The share of homes sold above asking price declined each month in the second half of 2018 – and December saw the biggest month-over-month drop since at least 2012 – another sign of the slowing housing market, according to online real estate company Zillow.

Nineteen percent of home sales in the U.S. went for above asking in December, down from 21 percent in November and a peak of 24 percent in May.

While lower than the highs of this spring, the level remains above the 17-percent range from 2014.

This downward trend in December was widespread: Eight of the 10 largest markets in the U.S. experienced a drop from November levels – Philadelphia and Washington, D.C., were the exceptions.

Among the largest 35 markets, 27 saw a downtick in the share of homes that sold above list.

Despite the slowdown during the back half of the year, the annual share of homes sold above list price still trended upward for the fourth consecutive year, though the pace is slowing.

Nationally, 23.5 percent of homes sold above list price in 2018 compared to 22.7 percent in 2017. The median amount above asking that sellers realized fell from $7,000 to $6,830.

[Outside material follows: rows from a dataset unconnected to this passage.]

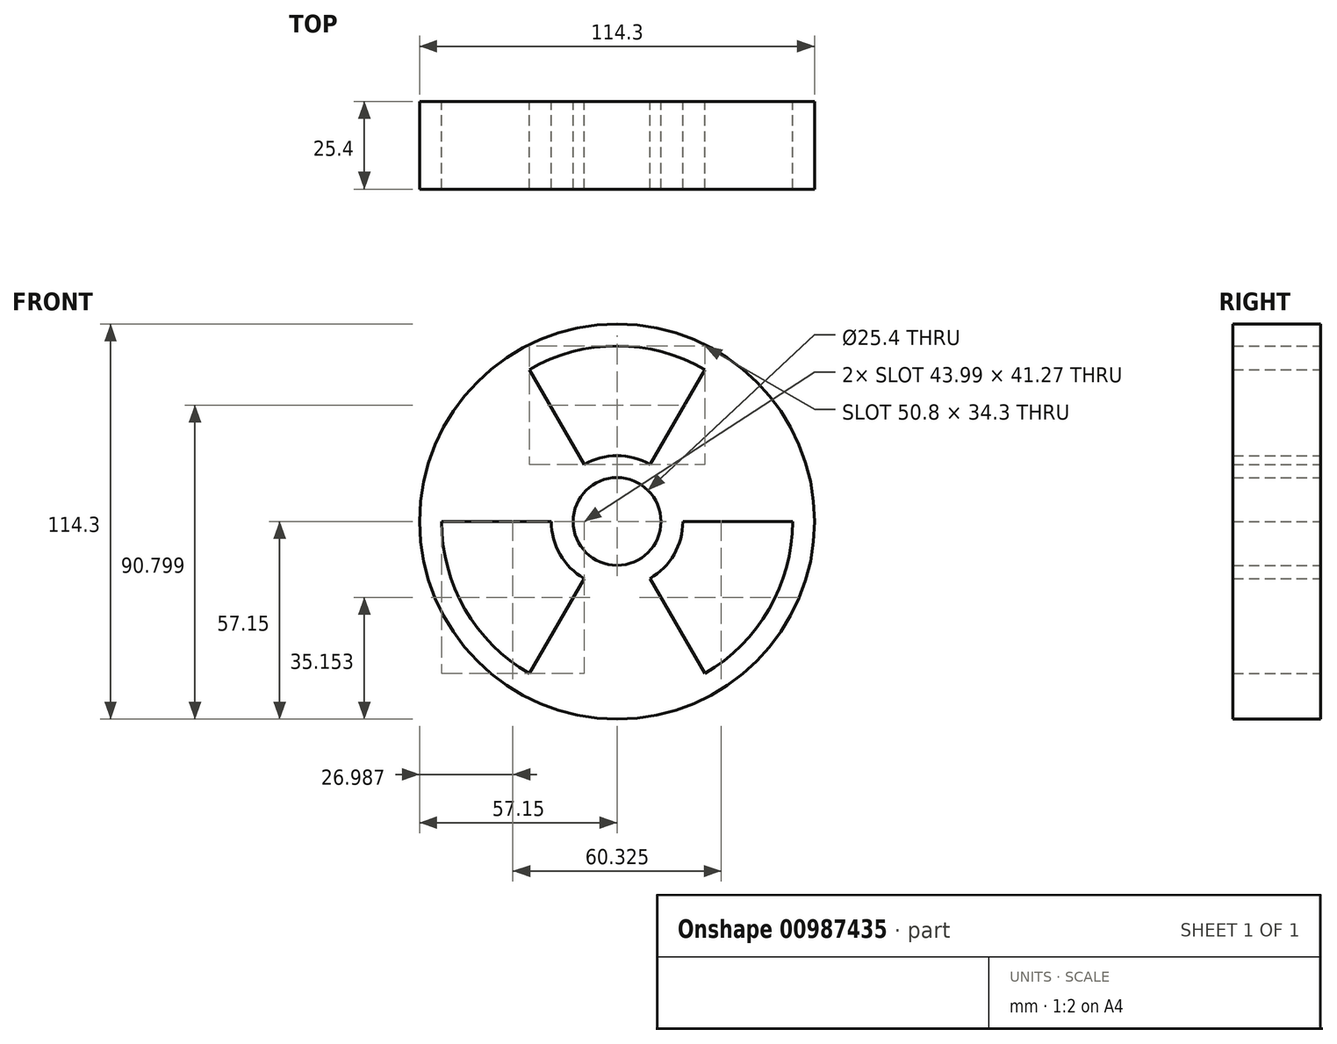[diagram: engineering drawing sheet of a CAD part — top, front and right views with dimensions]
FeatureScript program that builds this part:
annotation { "Feature Type Name" : "Feature", "Feature Type Description" : "" }
export const myFeature = defineFeature(function(context is Context, id is Id, definition is map)
    precondition{}
    {
        {
            var Q0;
            Q0=qCreatedBy(makeId("Front.planeOp"),FACE);
            var sketch = newSketch(context, id + "F0", { "sketchPlane" : qUnion([Q0])});
            skLineSegment(sketch, "E0", {"start": v(0, 0) * mm, "end": v(0, 50.8) * mm});
            skLineSegment(sketch, "E1", {"start": v(0, 0) * mm, "end": v(-44, -25.4) * mm, "construction": true});
            skLineSegment(sketch, "E2", {"start": v(0, 0) * mm, "end": v(44, -25.4) * mm});
            skArc(sketch, "E3", {"start": v(-50.8, 0) * mm, "mid": v(-44, -25.4) * mm, "end": v(-25.4, -44) * mm});
            skArc(sketch, "E4", {"start": v(-19.05, 0) * mm, "mid": v(-16.5, -9.53) * mm, "end": v(-9.52, -16.5) * mm});
            skLineSegment(sketch, "E5", {"start": v(-9.53, 16.5) * mm, "end": v(-25.4, 44) * mm});
            skLineSegment(sketch, "E6", {"start": v(9.52, 16.5) * mm, "end": v(25.4, 44) * mm});
            skLineSegment(sketch, "E7", {"start": v(19.05, 0) * mm, "end": v(50.8, 0) * mm});
            skLineSegment(sketch, "E8", {"start": v(9.53, -16.5) * mm, "end": v(25.4, -44) * mm});
            skLineSegment(sketch, "E9", {"start": v(-9.52, -16.5) * mm, "end": v(-25.4, -44) * mm});
            skLineSegment(sketch, "E10", {"start": v(-19.05, 0) * mm, "end": v(-50.8, 0) * mm});
            skArc(sketch, "E11.trimOffspring", {"start": v(9.53, -16.5) * mm, "mid": v(16.5, -9.52) * mm, "end": v(19.05, 0) * mm});
            skArc(sketch, "E12.trimOffspring", {"start": v(9.52, 16.5) * mm, "mid": v(0, 19.05) * mm, "end": v(-9.53, 16.5) * mm});
            skCircle(sketch, "E13", {"center": v(0, 0) * mm, "radius": 12.7 * mm});
            skCircle(sketch, "E14", {"center": v(0, 0) * mm, "radius": 57.15 * mm});
            skArc(sketch, "E15.trimOffspring", {"start": v(25.4, 44) * mm, "mid": v(0, 50.8) * mm, "end": v(-25.4, 44) * mm});
            skArc(sketch, "E16.trimOffspring", {"start": v(25.4, -44) * mm, "mid": v(44, -25.4) * mm, "end": v(50.8, 0) * mm});
            skSolve(sketch);
        }
        {
            var Q0;
            Q0 = qSketchRegion(id + "F0", true);
            extrude(context, id + "F1", {"entities" : qUnion([Q0]), "depth" : 25.4 * mm, "offsetDistance" : 25.4 * mm});
        }
    });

2018 Was an Inflection Point in the Housing Market

“Last year marked an inflection point in the housing market. The first half of 2018 looked a lot like the previous three years with sellers firmly in control of the market and buyers outbidding each other for scarce inventory, pushing up prices,” said Zillow senior economist Aaron Terrazas. “But something shifted mid-summer. Sellers sitting on the sidelines joined in, increasing inventory.”

Terrazas said, “The balance of power began to swing marginally back toward buyers – particularly in higher-priced communities – during the second half of the year, an unfamiliar chill after several years of frenzied activity.”

“With mortgage rates now back down, early data from the first month of 2019 suggest that it is still premature to call it a buyer’s market. But more than any time in recent memory, it is important for sellers to be thoughtful in their listing strategy. Buyers are out there, but they’re no longer fighting each other tooth and nail to get in the door,” Terrazas said.

Perhaps 2019 will be a “buyer’s market” for homes. Whether it is or isn’t will have to do with the health of the larger economy.